Sound may be the film’s most innovative feature: Sheeran’s offscreen narration opens the picture and suddenly his voice speaks up, continuing his train of thought; the scoring is relatively subdued, with long stretches of quotidian life punctuated mostly by the clink of silverware or traffic noise or occasional bird call; Sheeran on the phone mutters painfully hypocritical words of reassurance to a distressed Jo Hoffa (Welker White, her voice muffled so that emotion and not specific words are more audible).

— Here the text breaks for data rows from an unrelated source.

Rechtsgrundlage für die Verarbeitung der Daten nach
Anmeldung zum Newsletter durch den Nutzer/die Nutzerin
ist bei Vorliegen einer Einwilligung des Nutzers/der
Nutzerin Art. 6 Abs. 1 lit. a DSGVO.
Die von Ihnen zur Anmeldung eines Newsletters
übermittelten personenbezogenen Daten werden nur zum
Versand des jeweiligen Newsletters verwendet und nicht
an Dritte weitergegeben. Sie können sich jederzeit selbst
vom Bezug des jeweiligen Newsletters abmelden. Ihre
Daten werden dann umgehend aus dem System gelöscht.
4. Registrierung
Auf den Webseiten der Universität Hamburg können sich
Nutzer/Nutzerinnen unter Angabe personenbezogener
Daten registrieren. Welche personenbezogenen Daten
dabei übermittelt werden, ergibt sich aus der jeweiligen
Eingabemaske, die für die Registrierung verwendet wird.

Not a perfect picture: the digital de-aging looks grotesque, actually looked even more grotesque on the big screen with De Niro’s and Pesci’s faces looking boiled lobster red, their hunched bodies walking slowly, carefully as if they were in their frail seventies (which they are) — watching the film on Netflix streaming I see that they have apparently corrected the offputting red, though the old-man movements remain. I remember how in Once Upon a Time in America Scott Tiler’s performance as the young Noodles dovetailed so lyrically into De Niro’s adult figure and wonder why Scorsese couldn’t cast accordingly. Also wonder if Scorsese couldn’t have inserted a little more skepticism about the veracity of Sheeran’s claims, or at least suggest more that the man’s memory is unreliable — possibly De Niro (who produced) and Scorsese did buy Sheeran’s story hook line and sinker, only pivoting in interviews (emotional truth takes precedence over historical) in response to Tonelli’s article.
Oh and the titles that give us the various mobsters’ varied fates (“shot in the head, 1980”; “killed, 1979”): what was it about the period of 1979 to 1980 that nearly everyone was bumped off? One of the film’s biggest laughs happens when we learn that “Tony Jack” was well-liked by all and died of natural causes in 2001.

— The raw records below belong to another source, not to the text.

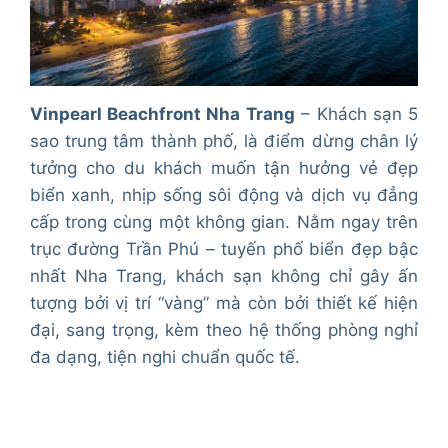
Vinpearl Beachfront Nha Trang
– Khách sạn 5
sao trung tâm thành phố, là điểm dừng chân lý
tưởng cho du khách muốn tận hưởng vẻ đẹp
biển xanh, nhịp sống sôi động và dịch vụ đẳng
cấp trong cùng một không gian. Nằm ngay trên
trục đường Trần Phú – tuyến phố biển đẹp bậc
nhất Nha Trang, khách sạn không chỉ gây ấn
tượng bởi vị trí “vàng” mà còn bởi thiết kế hiện
đại, sang trọng, kèm theo hệ thống phòng nghỉ
đa dạng, tiện nghi chuẩn quốc tế.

The final 50-plus minutes (skip this and the next paragraph if you haven’t seen the film!) recalls Father Rodrigues’ odyssey as a changed man moving through a changed more accommodating Japan, in Silence — what to do with yourself when you’ve won the one thing you desire above all (the cessation of others’ suffering) at the price of the one thing you value above all (your faith). Rodrigues’ struggle is frightening in its way — he can’t utter even a whisper of dissent — but Sheeran, in total freedom and with only passing interest from law enforcers (a pair of federal agents, asking him to come clean), learns an additional lesson: with the passage of enough time no one cares. People die, people forget, things change irrevocably. Rodrigues faced the absolute terror of totalitarian repression for the rest of his long life: Sheeran faces the absolute invincibility of indifference.

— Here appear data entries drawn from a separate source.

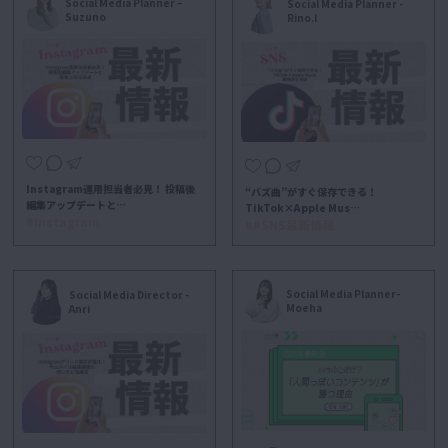
Social Media Planner –
Social Media Planner -
Suzuno
Rino.I
Instagram運用担当者必見！ 投稿後
“バズ曲”がすぐ保存できる！
編集アップデートと…
TikTok×Apple Mus…
#Instagram
##SNS最新情報
Social Media Planner-
Social Media Director -
Moeha
Anri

As for Tonelli’s points, I find them believable, including one that even Tonelli concedes: Sheeran must have been in the car that drove Hoffa to his death otherwise Hoffa would have never climbed in. Sheeran was involved, however tangentially, and likely knew what’s going on. All this — Sheeran shooting Hoffa, shooting Gallo, all the other killings, even delivering guns for the Bay of Pigs — is his way of blowing up his reputation and improving his stature that his fall might be all the greater, confessing crimes to give substance and scope to his real central sin: betraying the friend who trusted him. As with Willem Dafoe’s Jesus, much of the whole three hours might just be taking place inside Sheeran’s guilt-wracked head — the ultimate jail cell and torture chamber.
John Ford once appeared before the Director’s Guild to say “My name’s John Ford. I make Westerns.” The matter-of-fact statement nicely sums up what the man was about, the way this film pretty much sums up what Scorsese’s about (and, as I say that titles come to mind contradicting the assertion: Alice Doesn’t Live Here Anymore; Kundun; Hugo). He did do this film, that much is clear, and I think it’s terrific, the best American production of the year — which I think is true even if you didn’t like the picture.